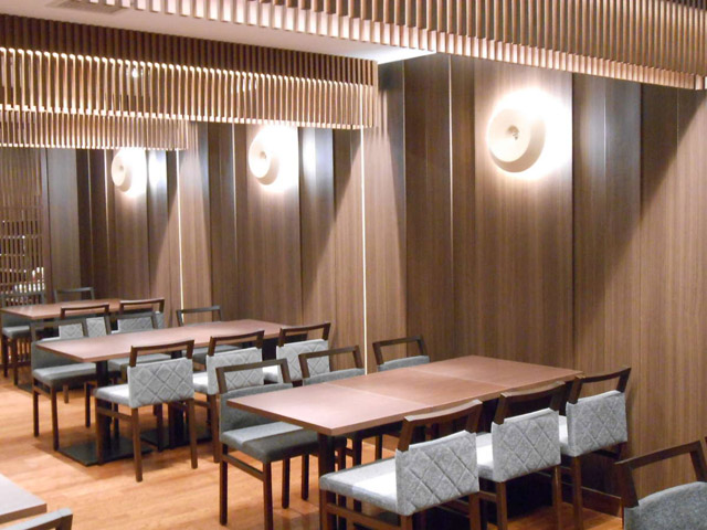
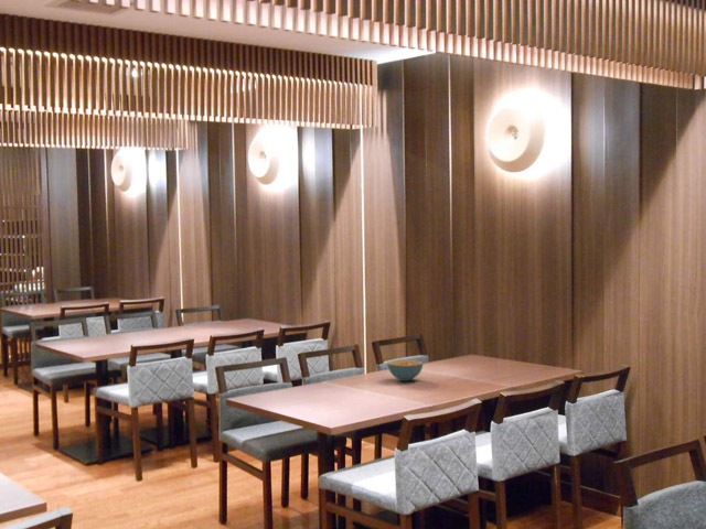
+ cereal bowl [386,359,424,382]
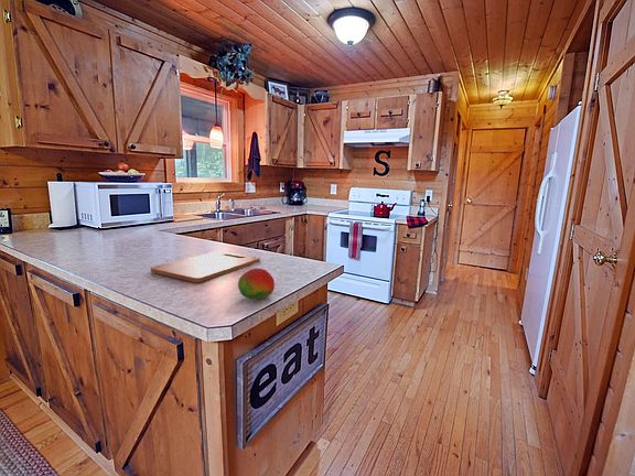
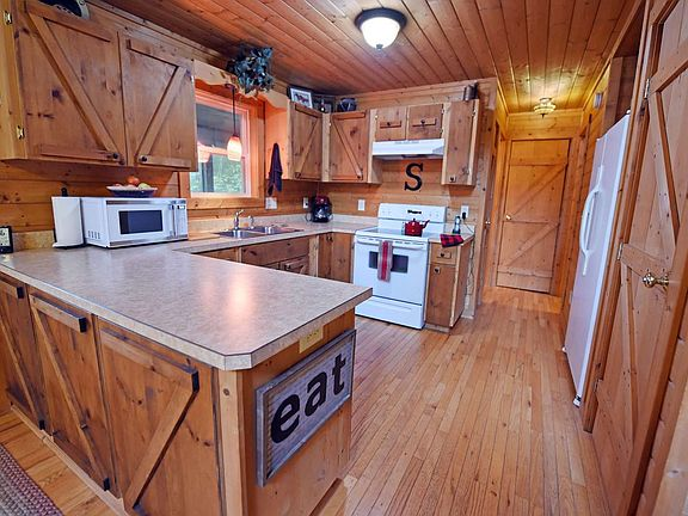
- fruit [237,267,276,300]
- cutting board [150,250,261,283]
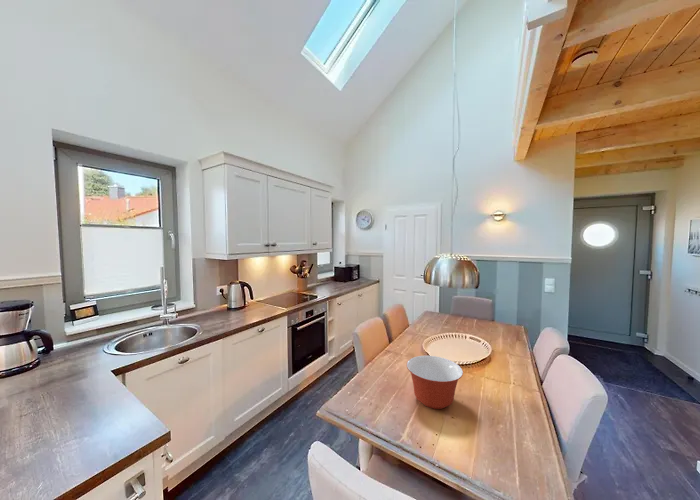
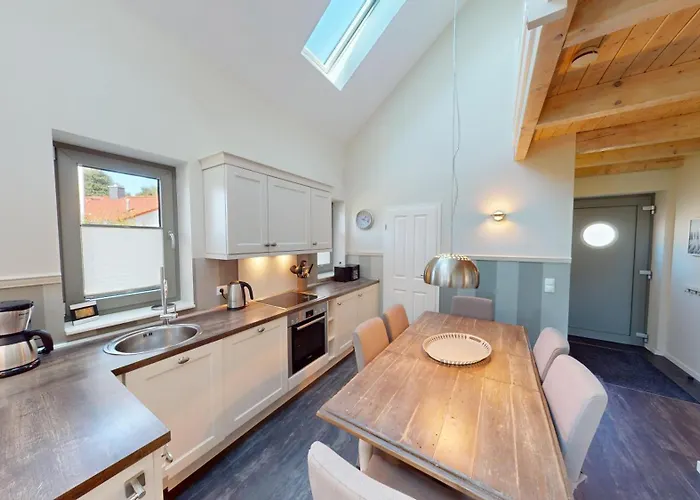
- mixing bowl [406,355,464,410]
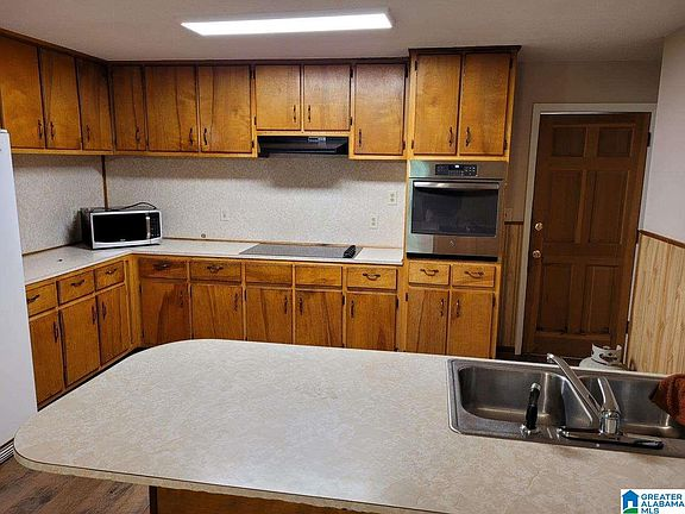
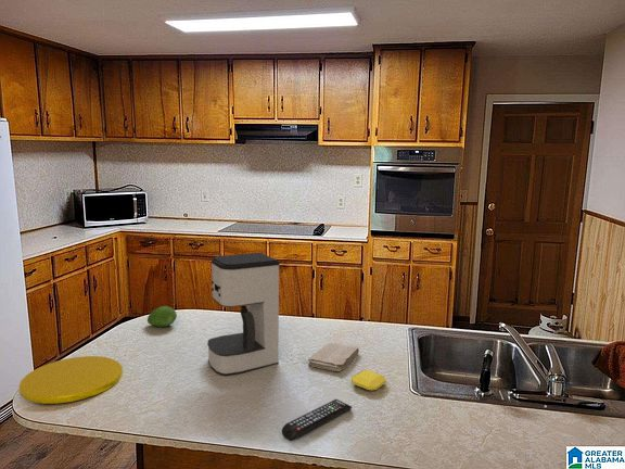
+ plate [17,355,124,405]
+ fruit [146,305,178,328]
+ soap bar [350,368,387,392]
+ coffee maker [206,252,281,377]
+ remote control [281,398,353,442]
+ washcloth [307,342,360,372]
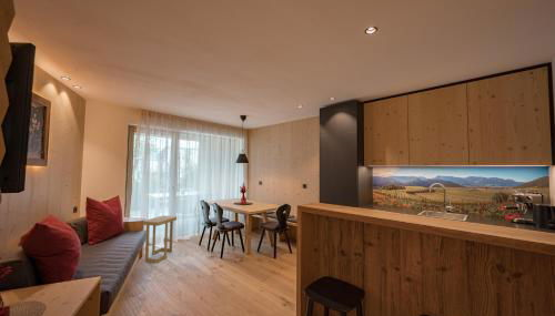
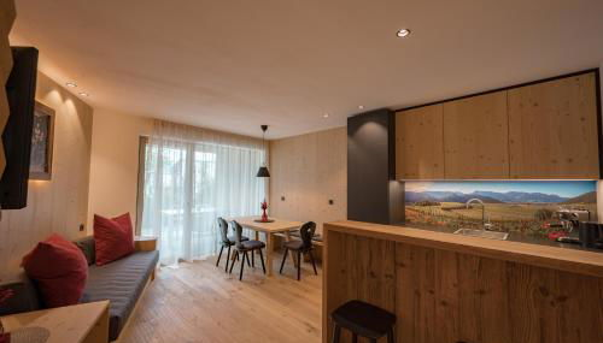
- side table [142,215,178,264]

━━━━

[What you are asked to do]:
Copy the entries character for character, excluding any pictures.

[Task output]:
+ cereal bowl [386,359,424,382]
- fruit [237,267,276,300]
- cutting board [150,250,261,283]
- mixing bowl [406,355,464,410]
+ plate [17,355,124,405]
+ fruit [146,305,178,328]
+ soap bar [350,368,387,392]
+ coffee maker [206,252,281,377]
+ remote control [281,398,353,442]
+ washcloth [307,342,360,372]
- side table [142,215,178,264]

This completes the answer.